Abstract of talk given to: Palaeomagnetism and Diagenesis in Sediments, Geological Society of London, London, October 1997.
Palaeomagnetic constraints on the nature and timing of subsurface fluid movement in the Jurassic sandstones of the Paradox Basin, Utah
Guscott, S. C.1, Garden,
I. R.2,3, Burley, S. D.1,3, Van Alstine, D. R.4,
Foxford, K. A.5, Walsh, J. J.5 & Watterson, J.5
1 - Diagenesis Research
Group, Dept. of Earth Sciences, University of Manchester
2 - Reservoir
Description Research Group, Dept. of Petroleum Engineering, Heriot-Watt
University
3 - British Gas Research, Ashby Road, Loughborough,
Leicestershire
4 - Applied Paleomagnetics, Inc., Redmond, WA
5 - Fault Analysis Group, Dept. of Earth Sciences, University of Liverpool
Continental red bed sandstones of Pennsylvanian to Late Jurassic age outcrop in the footwall to the Triassic-early Tertiary Moab Fault, Utah. The majority of the sandstones retain their characteristic red colour, but those of the Lower to Middle Jurassic Wingate, Navajo, Page and Entrada formations are commonly reduced to a greyish-white colour. This colour change diminishes both southwards along the fault trace and westwards into the footwall, although it is still present up to 7km from the fault. The spatial extent of the white sandstones is controlled by proximity to the Moab Fault and by sandbody connectivity.

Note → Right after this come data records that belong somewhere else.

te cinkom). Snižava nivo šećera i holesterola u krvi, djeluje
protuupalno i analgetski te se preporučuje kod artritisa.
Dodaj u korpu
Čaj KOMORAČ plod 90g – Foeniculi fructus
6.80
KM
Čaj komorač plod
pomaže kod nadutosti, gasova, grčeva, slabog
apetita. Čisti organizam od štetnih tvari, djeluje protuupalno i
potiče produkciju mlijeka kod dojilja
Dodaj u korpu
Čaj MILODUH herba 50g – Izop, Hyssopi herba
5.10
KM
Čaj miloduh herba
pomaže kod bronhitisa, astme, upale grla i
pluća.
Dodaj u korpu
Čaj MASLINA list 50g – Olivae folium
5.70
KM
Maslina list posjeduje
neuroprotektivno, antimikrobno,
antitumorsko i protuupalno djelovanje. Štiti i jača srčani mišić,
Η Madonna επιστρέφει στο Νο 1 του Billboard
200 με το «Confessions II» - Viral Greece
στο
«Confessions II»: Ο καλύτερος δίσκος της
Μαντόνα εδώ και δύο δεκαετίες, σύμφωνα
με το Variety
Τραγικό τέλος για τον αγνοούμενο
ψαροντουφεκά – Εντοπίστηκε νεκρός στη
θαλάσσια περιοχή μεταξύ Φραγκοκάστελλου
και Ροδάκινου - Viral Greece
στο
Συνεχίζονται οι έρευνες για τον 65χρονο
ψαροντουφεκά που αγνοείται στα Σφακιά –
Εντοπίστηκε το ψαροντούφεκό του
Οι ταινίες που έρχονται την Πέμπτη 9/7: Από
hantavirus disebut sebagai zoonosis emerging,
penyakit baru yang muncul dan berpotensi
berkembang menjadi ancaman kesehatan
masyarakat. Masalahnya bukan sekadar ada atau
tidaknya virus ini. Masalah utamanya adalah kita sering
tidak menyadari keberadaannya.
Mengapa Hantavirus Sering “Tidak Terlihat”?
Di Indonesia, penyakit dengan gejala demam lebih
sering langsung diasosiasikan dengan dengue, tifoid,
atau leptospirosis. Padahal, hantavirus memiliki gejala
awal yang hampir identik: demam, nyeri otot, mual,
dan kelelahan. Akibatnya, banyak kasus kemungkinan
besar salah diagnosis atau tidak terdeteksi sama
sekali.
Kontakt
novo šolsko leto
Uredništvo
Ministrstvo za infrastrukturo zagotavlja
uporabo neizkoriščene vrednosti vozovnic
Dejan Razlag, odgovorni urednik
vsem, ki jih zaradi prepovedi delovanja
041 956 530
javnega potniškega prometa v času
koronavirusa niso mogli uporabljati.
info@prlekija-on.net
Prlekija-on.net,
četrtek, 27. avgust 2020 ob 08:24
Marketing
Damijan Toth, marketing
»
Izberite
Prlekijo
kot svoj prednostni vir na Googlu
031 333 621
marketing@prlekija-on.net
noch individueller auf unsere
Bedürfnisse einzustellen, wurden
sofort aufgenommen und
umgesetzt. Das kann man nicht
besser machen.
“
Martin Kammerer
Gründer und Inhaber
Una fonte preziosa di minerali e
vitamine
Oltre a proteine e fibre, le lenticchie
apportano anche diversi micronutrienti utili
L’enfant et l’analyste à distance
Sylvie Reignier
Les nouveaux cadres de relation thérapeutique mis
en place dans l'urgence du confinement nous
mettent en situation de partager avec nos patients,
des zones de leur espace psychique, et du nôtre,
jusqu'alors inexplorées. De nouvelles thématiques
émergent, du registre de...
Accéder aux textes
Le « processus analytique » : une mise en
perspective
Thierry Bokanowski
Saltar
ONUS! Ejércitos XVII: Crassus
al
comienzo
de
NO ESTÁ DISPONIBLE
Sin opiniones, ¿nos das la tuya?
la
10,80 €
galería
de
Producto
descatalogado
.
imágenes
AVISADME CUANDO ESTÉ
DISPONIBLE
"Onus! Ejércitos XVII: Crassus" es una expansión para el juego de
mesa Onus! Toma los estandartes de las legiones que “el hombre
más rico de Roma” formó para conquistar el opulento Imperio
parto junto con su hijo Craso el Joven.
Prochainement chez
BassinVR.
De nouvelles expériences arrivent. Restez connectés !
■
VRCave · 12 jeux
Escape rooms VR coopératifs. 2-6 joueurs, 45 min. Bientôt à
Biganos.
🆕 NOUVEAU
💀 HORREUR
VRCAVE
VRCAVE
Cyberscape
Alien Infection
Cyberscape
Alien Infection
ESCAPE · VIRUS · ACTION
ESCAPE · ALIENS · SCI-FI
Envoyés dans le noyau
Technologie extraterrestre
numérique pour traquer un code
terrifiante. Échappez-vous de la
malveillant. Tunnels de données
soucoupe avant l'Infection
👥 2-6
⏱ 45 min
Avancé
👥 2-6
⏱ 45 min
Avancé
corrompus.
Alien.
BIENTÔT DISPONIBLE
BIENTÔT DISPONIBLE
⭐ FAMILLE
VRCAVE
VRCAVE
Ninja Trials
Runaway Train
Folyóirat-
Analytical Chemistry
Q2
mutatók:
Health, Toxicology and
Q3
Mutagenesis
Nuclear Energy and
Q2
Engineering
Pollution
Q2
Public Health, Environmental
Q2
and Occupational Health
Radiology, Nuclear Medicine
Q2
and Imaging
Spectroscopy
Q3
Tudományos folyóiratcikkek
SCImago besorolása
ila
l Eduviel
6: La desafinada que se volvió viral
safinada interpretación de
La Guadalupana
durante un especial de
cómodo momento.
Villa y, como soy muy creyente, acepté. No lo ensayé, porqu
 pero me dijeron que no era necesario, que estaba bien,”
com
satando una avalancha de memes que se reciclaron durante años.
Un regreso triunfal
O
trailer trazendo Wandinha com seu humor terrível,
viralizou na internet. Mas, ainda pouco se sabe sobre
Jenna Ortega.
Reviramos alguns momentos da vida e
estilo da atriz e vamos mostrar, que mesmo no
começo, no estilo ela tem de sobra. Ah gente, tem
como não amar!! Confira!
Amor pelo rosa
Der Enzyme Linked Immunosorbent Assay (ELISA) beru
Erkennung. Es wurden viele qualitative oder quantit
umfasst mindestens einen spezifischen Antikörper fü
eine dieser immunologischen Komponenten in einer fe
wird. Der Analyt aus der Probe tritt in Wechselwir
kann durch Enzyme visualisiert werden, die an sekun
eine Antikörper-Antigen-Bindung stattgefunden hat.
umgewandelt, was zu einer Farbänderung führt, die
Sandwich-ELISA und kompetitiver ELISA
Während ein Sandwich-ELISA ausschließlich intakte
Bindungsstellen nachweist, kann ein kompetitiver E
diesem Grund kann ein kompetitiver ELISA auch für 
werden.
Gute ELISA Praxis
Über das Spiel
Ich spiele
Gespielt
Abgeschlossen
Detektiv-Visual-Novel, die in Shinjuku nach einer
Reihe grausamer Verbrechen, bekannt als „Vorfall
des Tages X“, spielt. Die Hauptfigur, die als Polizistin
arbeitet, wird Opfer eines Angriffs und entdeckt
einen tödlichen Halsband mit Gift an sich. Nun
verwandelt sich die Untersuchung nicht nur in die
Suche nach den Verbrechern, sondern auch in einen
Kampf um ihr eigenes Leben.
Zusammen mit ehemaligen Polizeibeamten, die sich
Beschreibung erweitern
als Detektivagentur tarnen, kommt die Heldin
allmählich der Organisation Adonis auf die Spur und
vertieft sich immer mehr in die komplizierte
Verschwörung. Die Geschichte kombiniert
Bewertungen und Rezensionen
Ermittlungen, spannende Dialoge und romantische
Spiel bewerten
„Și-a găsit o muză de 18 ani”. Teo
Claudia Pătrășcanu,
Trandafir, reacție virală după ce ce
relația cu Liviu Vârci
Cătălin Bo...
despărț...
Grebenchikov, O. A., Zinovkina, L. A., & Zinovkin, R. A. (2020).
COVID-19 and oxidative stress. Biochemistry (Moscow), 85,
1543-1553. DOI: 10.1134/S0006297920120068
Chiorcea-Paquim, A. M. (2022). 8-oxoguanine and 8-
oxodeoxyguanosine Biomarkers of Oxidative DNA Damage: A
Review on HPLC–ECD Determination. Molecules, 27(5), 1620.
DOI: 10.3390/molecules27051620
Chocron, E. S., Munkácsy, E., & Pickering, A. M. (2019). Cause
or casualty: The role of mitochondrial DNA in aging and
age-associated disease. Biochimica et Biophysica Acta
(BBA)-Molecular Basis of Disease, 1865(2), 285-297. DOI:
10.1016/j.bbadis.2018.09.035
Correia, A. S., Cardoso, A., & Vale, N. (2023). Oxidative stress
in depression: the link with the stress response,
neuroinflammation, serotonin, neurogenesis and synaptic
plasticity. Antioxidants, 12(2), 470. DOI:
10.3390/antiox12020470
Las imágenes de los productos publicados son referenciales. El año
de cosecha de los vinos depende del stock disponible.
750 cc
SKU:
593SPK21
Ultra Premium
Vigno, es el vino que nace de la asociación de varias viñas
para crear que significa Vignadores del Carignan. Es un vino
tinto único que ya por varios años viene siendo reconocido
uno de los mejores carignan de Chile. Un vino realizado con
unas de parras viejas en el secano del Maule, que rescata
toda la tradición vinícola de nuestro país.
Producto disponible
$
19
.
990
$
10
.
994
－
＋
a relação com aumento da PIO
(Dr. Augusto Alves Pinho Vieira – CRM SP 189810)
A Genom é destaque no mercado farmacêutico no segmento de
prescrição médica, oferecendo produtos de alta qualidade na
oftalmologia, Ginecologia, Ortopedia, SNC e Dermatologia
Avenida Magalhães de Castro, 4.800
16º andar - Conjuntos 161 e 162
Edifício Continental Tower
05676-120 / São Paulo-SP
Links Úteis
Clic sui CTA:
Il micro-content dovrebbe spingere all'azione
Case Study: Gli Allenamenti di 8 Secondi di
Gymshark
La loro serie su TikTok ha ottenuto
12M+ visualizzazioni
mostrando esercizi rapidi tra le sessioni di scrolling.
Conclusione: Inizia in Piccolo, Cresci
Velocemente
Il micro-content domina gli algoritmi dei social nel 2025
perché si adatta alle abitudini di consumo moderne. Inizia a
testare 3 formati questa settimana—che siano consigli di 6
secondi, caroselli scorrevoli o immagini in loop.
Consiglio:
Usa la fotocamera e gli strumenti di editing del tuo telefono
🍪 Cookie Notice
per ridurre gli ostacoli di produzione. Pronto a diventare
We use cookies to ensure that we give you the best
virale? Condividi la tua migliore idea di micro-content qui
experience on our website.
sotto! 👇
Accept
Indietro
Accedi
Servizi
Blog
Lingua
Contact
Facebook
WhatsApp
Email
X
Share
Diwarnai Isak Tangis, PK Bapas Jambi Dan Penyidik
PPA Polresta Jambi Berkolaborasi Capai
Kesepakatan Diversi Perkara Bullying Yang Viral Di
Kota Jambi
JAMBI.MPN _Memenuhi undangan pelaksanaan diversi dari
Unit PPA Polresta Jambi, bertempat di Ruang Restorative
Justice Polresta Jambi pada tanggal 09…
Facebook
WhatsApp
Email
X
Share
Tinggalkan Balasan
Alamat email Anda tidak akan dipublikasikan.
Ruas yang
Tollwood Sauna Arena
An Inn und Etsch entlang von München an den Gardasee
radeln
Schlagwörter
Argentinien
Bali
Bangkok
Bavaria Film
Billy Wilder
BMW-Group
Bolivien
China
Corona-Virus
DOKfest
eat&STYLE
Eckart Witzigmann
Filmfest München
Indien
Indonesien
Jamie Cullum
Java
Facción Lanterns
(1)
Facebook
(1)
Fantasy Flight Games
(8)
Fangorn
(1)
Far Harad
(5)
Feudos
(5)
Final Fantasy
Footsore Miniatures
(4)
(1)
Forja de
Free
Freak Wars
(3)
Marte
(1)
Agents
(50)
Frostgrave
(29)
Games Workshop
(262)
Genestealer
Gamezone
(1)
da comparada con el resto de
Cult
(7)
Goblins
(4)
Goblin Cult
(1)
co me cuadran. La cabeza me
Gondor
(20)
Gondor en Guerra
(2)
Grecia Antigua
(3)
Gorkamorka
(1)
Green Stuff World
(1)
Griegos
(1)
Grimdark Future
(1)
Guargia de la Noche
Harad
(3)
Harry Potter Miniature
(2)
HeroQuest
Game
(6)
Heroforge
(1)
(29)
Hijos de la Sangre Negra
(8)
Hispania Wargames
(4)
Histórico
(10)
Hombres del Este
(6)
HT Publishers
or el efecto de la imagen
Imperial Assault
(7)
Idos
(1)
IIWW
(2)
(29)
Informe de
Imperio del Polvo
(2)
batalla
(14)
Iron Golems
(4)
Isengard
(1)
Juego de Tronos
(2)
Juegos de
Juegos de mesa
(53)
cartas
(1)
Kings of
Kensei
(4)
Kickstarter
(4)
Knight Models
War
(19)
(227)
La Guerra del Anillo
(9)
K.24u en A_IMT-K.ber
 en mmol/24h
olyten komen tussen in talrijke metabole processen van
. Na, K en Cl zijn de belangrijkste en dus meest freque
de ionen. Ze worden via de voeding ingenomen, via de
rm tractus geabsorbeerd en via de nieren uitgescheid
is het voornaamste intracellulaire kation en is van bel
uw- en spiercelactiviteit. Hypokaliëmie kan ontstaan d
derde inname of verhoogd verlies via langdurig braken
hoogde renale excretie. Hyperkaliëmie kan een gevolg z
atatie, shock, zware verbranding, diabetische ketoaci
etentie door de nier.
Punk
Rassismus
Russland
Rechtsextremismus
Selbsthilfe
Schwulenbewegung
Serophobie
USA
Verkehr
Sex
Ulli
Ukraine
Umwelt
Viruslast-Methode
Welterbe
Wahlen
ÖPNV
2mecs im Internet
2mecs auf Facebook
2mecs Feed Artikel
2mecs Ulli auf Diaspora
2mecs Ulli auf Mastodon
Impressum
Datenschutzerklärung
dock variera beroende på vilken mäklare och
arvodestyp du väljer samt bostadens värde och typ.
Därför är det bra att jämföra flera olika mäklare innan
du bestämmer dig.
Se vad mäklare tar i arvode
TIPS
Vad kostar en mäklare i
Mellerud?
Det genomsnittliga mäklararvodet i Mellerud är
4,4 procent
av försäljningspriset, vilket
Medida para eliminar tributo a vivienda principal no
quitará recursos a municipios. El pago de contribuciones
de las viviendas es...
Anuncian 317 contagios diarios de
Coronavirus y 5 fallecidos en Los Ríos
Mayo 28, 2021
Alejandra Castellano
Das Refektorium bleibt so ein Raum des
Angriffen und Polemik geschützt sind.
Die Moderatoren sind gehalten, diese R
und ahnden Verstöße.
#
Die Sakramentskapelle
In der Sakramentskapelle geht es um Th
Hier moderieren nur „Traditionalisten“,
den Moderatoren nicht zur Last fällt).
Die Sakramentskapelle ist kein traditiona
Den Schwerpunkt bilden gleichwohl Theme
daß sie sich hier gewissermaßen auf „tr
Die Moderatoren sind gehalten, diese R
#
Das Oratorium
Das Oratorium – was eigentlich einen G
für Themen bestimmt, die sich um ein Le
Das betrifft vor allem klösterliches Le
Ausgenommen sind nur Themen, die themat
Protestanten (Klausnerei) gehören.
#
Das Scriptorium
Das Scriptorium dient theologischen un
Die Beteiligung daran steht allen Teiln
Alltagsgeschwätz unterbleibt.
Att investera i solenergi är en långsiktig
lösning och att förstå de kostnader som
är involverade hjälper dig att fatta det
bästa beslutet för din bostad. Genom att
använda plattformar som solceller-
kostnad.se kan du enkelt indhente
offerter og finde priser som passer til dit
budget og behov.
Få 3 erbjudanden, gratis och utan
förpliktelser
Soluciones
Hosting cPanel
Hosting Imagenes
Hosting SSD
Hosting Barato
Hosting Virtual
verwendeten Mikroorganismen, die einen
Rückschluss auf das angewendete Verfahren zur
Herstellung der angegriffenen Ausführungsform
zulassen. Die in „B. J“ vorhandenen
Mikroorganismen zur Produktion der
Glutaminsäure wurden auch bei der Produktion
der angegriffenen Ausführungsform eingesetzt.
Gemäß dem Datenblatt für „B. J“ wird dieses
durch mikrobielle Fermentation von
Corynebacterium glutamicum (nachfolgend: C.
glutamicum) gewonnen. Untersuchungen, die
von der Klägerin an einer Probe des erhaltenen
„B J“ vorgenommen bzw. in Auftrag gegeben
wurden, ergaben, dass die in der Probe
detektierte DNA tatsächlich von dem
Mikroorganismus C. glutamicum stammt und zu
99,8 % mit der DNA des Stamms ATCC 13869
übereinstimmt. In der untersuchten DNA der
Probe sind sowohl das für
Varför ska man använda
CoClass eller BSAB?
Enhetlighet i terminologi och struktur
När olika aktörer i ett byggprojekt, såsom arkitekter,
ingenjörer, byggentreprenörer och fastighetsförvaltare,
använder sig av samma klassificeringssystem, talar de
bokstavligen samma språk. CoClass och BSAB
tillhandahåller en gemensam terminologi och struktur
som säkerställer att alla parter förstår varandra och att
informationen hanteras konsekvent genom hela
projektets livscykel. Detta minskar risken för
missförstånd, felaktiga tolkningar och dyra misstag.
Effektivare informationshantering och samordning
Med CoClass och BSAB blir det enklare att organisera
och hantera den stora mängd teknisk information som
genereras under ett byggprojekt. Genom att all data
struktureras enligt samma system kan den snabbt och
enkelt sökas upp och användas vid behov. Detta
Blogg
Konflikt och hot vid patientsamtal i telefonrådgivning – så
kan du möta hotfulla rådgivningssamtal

Palaeomagnetic studies were undertaken to constrain the timing and conditions of the iron reduction after petrographical observations indicated reduction occurred late in the burial history of the sandstones. Reduction post-dates the initiation of quartz overgrowth cementation, and exhibits a complex relationship with fault-related calcite cementation. The palaeomagnetic data show that the fluid migration responsible for the reduction occurred in two stages separated by a period of regional tilting in the early Tertiary.
The first stage, dated at 58-53Ma, is recognised in tan to greyish sandstones. It was a natural chemical remagnetisation event responsible for the remobilisation and removal of >99% of the iron from the sandstones whilst imposing a chemical remanent magnetization (CRM) on the residual ferromagnetic minerals. The second stage of remagnetisation, dated at 53-47Ma, post-dates westward regional tilting and resulted from a change in fluid composition. This change, probably involving a rise in pH, halted the CRM process, and resulted in calcite precipitation which helped preserve the CRM signature by preventing flushing by modern groundwaters. The second stage remagnetisation is observed exclusively in white sandstones. It is characterised by a distinctive magnetic mineral assemblage comprising magnetite and pyrrhotite. Thermal demagnetisation was used to determine the magnetic mineralogy and to estimate the abundance of magnetite relative to pyrrhotite using a proxy SIRMT363/SIRMT203 ratio. This ratio falls within a narrow range (0.55±0.04) suggesting that the stage 2 remagnetisation occurred in an environment with a high fluid to rock ratio. The timing of the reduction event corresponds closely to the timing of maximum burial, as determined by fission track analysis, indicating that the reduction event was a consequence of large-scale fluid migration at depth. The reduced strata record the migration pathway of these fluids in the subsurface.